Every record here must be set down once more, precisely as it reads.

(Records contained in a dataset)
Segment Open
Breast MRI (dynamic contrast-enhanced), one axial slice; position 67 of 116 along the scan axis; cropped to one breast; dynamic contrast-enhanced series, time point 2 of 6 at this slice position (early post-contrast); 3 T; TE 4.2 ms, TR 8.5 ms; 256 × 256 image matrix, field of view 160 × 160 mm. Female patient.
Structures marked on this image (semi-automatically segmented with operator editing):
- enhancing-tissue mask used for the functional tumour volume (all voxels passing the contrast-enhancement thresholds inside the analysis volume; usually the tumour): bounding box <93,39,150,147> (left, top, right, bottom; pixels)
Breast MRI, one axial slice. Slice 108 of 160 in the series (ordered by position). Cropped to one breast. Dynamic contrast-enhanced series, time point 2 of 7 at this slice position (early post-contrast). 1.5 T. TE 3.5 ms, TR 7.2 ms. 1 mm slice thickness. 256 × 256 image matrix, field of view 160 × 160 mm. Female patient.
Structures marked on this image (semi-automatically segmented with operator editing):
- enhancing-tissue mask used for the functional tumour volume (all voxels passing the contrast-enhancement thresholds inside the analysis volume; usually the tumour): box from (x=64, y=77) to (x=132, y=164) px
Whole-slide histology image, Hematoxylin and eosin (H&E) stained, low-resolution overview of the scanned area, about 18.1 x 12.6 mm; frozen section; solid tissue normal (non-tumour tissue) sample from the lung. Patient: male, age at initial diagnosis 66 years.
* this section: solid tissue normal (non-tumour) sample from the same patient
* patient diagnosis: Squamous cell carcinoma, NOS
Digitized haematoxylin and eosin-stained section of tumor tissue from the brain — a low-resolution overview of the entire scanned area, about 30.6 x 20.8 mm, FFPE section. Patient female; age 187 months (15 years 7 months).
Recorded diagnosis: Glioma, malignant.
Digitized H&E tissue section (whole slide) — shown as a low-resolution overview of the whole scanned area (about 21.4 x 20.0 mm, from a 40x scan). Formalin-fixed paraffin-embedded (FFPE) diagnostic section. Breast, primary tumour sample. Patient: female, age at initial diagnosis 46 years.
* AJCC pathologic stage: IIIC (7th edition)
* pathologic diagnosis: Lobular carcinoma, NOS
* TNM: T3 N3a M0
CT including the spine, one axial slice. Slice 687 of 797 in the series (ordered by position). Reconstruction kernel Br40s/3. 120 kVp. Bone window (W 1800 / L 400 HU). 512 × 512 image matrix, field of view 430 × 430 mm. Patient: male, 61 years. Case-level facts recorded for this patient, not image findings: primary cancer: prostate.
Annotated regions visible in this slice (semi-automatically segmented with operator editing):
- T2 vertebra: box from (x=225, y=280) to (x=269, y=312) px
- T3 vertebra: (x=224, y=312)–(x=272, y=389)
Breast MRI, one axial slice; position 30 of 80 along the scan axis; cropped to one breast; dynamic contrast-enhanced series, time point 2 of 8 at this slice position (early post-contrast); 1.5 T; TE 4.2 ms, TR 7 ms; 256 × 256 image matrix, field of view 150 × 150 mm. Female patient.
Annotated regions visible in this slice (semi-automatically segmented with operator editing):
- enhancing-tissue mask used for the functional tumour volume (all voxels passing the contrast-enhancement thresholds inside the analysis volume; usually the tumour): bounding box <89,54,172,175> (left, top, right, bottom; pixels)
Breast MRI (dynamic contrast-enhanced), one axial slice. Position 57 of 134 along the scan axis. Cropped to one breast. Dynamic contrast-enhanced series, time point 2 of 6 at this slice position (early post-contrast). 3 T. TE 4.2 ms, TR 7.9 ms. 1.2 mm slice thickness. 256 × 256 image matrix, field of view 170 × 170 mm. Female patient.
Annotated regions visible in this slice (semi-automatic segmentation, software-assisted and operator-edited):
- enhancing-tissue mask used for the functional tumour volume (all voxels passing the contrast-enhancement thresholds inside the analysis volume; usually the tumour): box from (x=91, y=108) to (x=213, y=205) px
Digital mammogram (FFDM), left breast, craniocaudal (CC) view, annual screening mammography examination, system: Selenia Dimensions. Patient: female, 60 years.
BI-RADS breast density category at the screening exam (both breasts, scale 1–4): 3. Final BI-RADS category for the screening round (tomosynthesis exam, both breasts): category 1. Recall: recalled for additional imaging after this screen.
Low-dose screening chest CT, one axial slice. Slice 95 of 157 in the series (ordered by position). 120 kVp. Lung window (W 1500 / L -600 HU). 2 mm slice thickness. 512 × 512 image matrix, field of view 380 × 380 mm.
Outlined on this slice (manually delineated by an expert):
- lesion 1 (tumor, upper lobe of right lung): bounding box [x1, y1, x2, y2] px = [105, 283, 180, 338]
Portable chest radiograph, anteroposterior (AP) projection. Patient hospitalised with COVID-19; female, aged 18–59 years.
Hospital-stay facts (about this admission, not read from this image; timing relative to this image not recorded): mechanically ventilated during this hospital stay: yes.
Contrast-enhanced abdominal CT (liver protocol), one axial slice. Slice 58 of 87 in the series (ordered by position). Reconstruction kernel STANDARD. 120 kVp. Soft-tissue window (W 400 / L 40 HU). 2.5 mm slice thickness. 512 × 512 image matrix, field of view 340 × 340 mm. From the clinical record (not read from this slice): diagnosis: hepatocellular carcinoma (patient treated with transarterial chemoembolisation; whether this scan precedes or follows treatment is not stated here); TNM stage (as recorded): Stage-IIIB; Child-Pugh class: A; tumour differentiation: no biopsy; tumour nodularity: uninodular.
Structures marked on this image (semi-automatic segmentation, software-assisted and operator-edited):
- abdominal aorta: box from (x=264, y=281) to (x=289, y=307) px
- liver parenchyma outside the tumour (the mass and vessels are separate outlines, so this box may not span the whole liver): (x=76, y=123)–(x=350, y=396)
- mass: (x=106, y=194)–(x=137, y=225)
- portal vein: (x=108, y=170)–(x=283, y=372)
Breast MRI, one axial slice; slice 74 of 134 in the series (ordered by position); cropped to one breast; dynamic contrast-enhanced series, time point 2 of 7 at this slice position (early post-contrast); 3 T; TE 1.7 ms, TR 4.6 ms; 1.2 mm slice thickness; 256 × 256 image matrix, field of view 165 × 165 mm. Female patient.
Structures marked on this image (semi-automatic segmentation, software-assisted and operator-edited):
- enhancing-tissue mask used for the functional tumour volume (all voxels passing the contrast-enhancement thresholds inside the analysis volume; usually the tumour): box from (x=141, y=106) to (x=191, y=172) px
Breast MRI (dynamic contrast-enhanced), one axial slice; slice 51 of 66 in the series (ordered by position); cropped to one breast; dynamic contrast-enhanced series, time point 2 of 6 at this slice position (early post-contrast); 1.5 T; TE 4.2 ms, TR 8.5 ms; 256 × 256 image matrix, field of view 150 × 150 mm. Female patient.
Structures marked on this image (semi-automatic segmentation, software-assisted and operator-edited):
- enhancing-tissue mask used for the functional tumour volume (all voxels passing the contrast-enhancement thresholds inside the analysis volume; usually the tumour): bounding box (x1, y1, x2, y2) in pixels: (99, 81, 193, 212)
Segment Closed
> [Written solution]:
Breast MRI (dynamic contrast-enhanced), one axial slice; position 67 of 116 along the scan axis; cropped to one breast; dynamic contrast-enhanced series, time point 2 of 6 at this slice position (early post-contrast); 3 T; TE 4.2 ms, TR 8.5 ms; 256 × 256 image matrix, field of view 160 × 160 mm. Female patient.
Structures marked on this image (semi-automatically segmented with operator editing):
- enhancing-tissue mask used for the functional tumour volume (all voxels passing the contrast-enhancement thresholds inside the analysis volume; usually the tumour): bounding box <93,39,150,147> (left, top, right, bottom; pixels)
Breast MRI, one axial slice. Slice 108 of 160 in the series (ordered by position). Cropped to one breast. Dynamic contrast-enhanced series, time point 2 of 7 at this slice position (early post-contrast). 1.5 T. TE 3.5 ms, TR 7.2 ms. 1 mm slice thickness. 256 × 256 image matrix, field of view 160 × 160 mm. Female patient.
Structures marked on this image (semi-automatically segmented with operator editing):
- enhancing-tissue mask used for the functional tumour volume (all voxels passing the contrast-enhancement thresholds inside the analysis volume; usually the tumour): box from (x=64, y=77) to (x=132, y=164) px
Whole-slide histology image, Hematoxylin and eosin (H&E) stained, low-resolution overview of the scanned area, about 18.1 x 12.6 mm; frozen section; solid tissue normal (non-tumour tissue) sample from the lung. Patient: male, age at initial diagnosis 66 years.
* this section: solid tissue normal (non-tumour) sample from the same patient
* patient diagnosis: Squamous cell carcinoma, NOS
Digitized haematoxylin and eosin-stained section of tumor tissue from the brain — a low-resolution overview of the entire scanned area, about 30.6 x 20.8 mm, FFPE section. Patient female; age 187 months (15 years 7 months).
Recorded diagnosis: Glioma, malignant.
Digitized H&E tissue section (whole slide) — shown as a low-resolution overview of the whole scanned area (about 21.4 x 20.0 mm, from a 40x scan). Formalin-fixed paraffin-embedded (FFPE) diagnostic section. Breast, primary tumour sample. Patient: female, age at initial diagnosis 46 years.
* AJCC pathologic stage: IIIC (7th edition)
* pathologic diagnosis: Lobular carcinoma, NOS
* TNM: T3 N3a M0
CT including the spine, one axial slice. Slice 687 of 797 in the series (ordered by position). Reconstruction kernel Br40s/3. 120 kVp. Bone window (W 1800 / L 400 HU). 512 × 512 image matrix, field of view 430 × 430 mm. Patient: male, 61 years. Case-level facts recorded for this patient, not image findings: primary cancer: prostate.
Annotated regions visible in this slice (semi-automatically segmented with operator editing):
- T2 vertebra: box from (x=225, y=280) to (x=269, y=312) px
- T3 vertebra: (x=224, y=312)–(x=272, y=389)
Breast MRI, one axial slice; position 30 of 80 along the scan axis; cropped to one breast; dynamic contrast-enhanced series, time point 2 of 8 at this slice position (early post-contrast); 1.5 T; TE 4.2 ms, TR 7 ms; 256 × 256 image matrix, field of view 150 × 150 mm. Female patient.
Annotated regions visible in this slice (semi-automatically segmented with operator editing):
- enhancing-tissue mask used for the functional tumour volume (all voxels passing the contrast-enhancement thresholds inside the analysis volume; usually the tumour): bounding box <89,54,172,175> (left, top, right, bottom; pixels)
Breast MRI (dynamic contrast-enhanced), one axial slice. Position 57 of 134 along the scan axis. Cropped to one breast. Dynamic contrast-enhanced series, time point 2 of 6 at this slice position (early post-contrast). 3 T. TE 4.2 ms, TR 7.9 ms. 1.2 mm slice thickness. 256 × 256 image matrix, field of view 170 × 170 mm. Female patient.
Annotated regions visible in this slice (semi-automatic segmentation, software-assisted and operator-edited):
- enhancing-tissue mask used for the functional tumour volume (all voxels passing the contrast-enhancement thresholds inside the analysis volume; usually the tumour): box from (x=91, y=108) to (x=213, y=205) px
Digital mammogram (FFDM), left breast, craniocaudal (CC) view, annual screening mammography examination, system: Selenia Dimensions. Patient: female, 60 years.
BI-RADS breast density category at the screening exam (both breasts, scale 1–4): 3. Final BI-RADS category for the screening round (tomosynthesis exam, both breasts): category 1. Recall: recalled for additional imaging after this screen.
Low-dose screening chest CT, one axial slice. Slice 95 of 157 in the series (ordered by position). 120 kVp. Lung window (W 1500 / L -600 HU). 2 mm slice thickness. 512 × 512 image matrix, field of view 380 × 380 mm.
Outlined on this slice (manually delineated by an expert):
- lesion 1 (tumor, upper lobe of right lung): bounding box [x1, y1, x2, y2] px = [105, 283, 180, 338]
Portable chest radiograph, anteroposterior (AP) projection. Patient hospitalised with COVID-19; female, aged 18–59 years.
Hospital-stay facts (about this admission, not read from this image; timing relative to this image not recorded): mechanically ventilated during this hospital stay: yes.
Contrast-enhanced abdominal CT (liver protocol), one axial slice. Slice 58 of 87 in the series (ordered by position). Reconstruction kernel STANDARD. 120 kVp. Soft-tissue window (W 400 / L 40 HU). 2.5 mm slice thickness. 512 × 512 image matrix, field of view 340 × 340 mm. From the clinical record (not read from this slice): diagnosis: hepatocellular carcinoma (patient treated with transarterial chemoembolisation; whether this scan precedes or follows treatment is not stated here); TNM stage (as recorded): Stage-IIIB; Child-Pugh class: A; tumour differentiation: no biopsy; tumour nodularity: uninodular.
Structures marked on this image (semi-automatic segmentation, software-assisted and operator-edited):
- abdominal aorta: box from (x=264, y=281) to (x=289, y=307) px
- liver parenchyma outside the tumour (the mass and vessels are separate outlines, so this box may not span the whole liver): (x=76, y=123)–(x=350, y=396)
- mass: (x=106, y=194)–(x=137, y=225)
- portal vein: (x=108, y=170)–(x=283, y=372)
Breast MRI, one axial slice; slice 74 of 134 in the series (ordered by position); cropped to one breast; dynamic contrast-enhanced series, time point 2 of 7 at this slice position (early post-contrast); 3 T; TE 1.7 ms, TR 4.6 ms; 1.2 mm slice thickness; 256 × 256 image matrix, field of view 165 × 165 mm. Female patient.
Structures marked on this image (semi-automatic segmentation, software-assisted and operator-edited):
- enhancing-tissue mask used for the functional tumour volume (all voxels passing the contrast-enhancement thresholds inside the analysis volume; usually the tumour): box from (x=141, y=106) to (x=191, y=172) px
Breast MRI (dynamic contrast-enhanced), one axial slice; slice 51 of 66 in the series (ordered by position); cropped to one breast; dynamic contrast-enhanced series, time point 2 of 6 at this slice position (early post-contrast); 1.5 T; TE 4.2 ms, TR 8.5 ms; 256 × 256 image matrix, field of view 150 × 150 mm. Female patient.
Structures marked on this image (semi-automatic segmentation, software-assisted and operator-edited):
- enhancing-tissue mask used for the functional tumour volume (all voxels passing the contrast-enhancement thresholds inside the analysis volume; usually the tumour): bounding box (x1, y1, x2, y2) in pixels: (99, 81, 193, 212)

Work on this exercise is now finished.